Entonces llegó la crisis del segundo día. La hemoglobina me había bajado a unos niveles peligrosamente bajos, así que me hicieron una transfusión de sangre. El cuerpo de un ser humano adulto contiene por término medio entre 4,5 y 5 litros de sangre, y a mí me metieron casi un litro, una cantidad nada pequeña. Mientras estaba tendida, durante las seis horas que duró la transfusión, tuve mucho tiempo para reflexionar sobre lo que estaba pasando. La experiencia de que la generosidad de otra persona te recorra literalmente las venas es una auténtica lección de humildad, una experiencia incluso abrumadora. Los donantes nunca saben a quién han ayudado. No lo han hecho por su propio bien, ni por el de sus familiares o amigos. Es un acto de pura compasión y generosidad.

En los días transcurridos desde entonces, he aprendido muchas más cosas sobre esa extraordinaria generosidad y sobre la tremenda necesidad de que aumenten las donaciones, unos actos que cambian y salvan vidas. En verano, la Cruz Roja dijo que las reservas de sangre eran tan bajas que estaban en niveles de emergencia. Es una situación muy grave porque uno de cada siete pacientes de hospital necesita sangre, y no es algo que se pueda fabricar. Y los hospitales no aceptan sangre de gente que cobre por ella. Deben donarla de forma totalmente voluntaria.

He aquí unos cuantos datos más sobre la donación de sangre, proporcionados por America's Blood Centers, una red sin ánimo de lucro de 600 bancos de sangre comunitarios:

-- 4,5 millones de estadounidenses necesitan una transfusión de sangre cada año.

-- Cada dos segundos hay una persona que necesita sangre.

-- Solo el 37% de la población estadounidense puede donar sangre, y solo el 10% lo hace cada año.

-- Medio litro de sangre puede salvar hasta tres vidas.

-- El 17% de los donantes dice que "nunca ha pensado en ello" cuando se le pregunta la razón principal para no donar.

La página web de los Blood Centers destaca asimismo que solo con que un 1% más de estadounidenses donara sangre, no habría escasez.

En las páginas web de la Cruz Roja y America Blood Centers -que leí con detalle mientras estaba en la cama-, ese sentimiento tan satisfactorio que solo se obtiene con el servicio a los demás se hace realidad en las numerosas "historias personales de donantes" que explican las razones por las que la gente da sangre.

Brian Boyle es un triatleta que participa en pruebas del Iron Man y que en 2004 sufrió un accidente de coche en el que estuvo a punto de morir. Perdió el 60% de su sangre y necesitó 36 transfusiones de sangre durante las múltiples operaciones que siguieron. Hoy participa en sus carreras con el logotipo de la Cruz Roja estadounidense, en honor de aquellos donantes que le salvaron la vida. "Durante una carrera, cuando siento que se me aclera el corazón y me circula la sangre, me acuerdo de que hubo un momento en que esas eran señales de que estaba muriéndome", escribe, "y pienso que ahora son señales de que estoy vivo, y, gracias a la Cruz Roja, vivir es algo que no doy por descontado".

Harry Jones, de Cascade, Michigan, ha respondido a la petición de donantes con creces. Hasta la fecha ha dado casi 125 litros y ha cambiado las vidas de 900 personas. "¡Donar sangre es algo estupendo!", escribe en la página de la Cruz Roja. "Es fácil y te hace sentirte bien, y la gente debe saber lo importante que es".

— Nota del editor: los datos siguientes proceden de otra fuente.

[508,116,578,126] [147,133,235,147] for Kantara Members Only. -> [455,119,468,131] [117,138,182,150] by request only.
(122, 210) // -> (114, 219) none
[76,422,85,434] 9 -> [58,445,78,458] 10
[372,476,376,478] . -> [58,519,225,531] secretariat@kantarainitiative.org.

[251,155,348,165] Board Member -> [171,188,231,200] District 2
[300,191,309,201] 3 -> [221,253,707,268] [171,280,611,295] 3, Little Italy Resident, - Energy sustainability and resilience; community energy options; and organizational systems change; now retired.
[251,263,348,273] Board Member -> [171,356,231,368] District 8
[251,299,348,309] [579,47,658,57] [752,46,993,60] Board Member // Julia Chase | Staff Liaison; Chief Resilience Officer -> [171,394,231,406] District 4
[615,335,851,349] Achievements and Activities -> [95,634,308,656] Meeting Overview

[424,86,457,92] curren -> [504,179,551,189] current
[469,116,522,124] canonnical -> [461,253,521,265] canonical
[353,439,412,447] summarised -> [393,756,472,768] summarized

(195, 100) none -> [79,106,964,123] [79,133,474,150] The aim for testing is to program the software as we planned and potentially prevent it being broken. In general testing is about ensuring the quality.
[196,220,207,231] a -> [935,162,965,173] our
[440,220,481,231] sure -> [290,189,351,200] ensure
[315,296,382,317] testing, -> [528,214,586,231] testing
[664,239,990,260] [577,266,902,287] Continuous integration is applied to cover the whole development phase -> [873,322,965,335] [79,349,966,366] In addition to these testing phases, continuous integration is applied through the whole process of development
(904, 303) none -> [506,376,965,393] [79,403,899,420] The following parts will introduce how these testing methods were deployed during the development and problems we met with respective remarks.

"Hace poco me comprometí a donar toda la sangre que pueda para poder dormir bien con la conciencia tranquila, sabiendo que mi sangre está sirviendo probablemente para salvar la vida de una persona", escribe otro donante llamado Rafael.

"Es el mejor sentimiento que se puede tener, saber que quizás hay una niña con tu sangre dentro de ella porque le hacía falta", escribe Ronni. "Y que tú se la has dado. Es mágico".
Estoy deseando poder hacer pronto eso mismo.

Y también estoy deseando hacer otras cosas: hacer senderismo, andar sin bastón, sentarme en la postura del loto... y no mirar cada escalera como si fuera el Everest.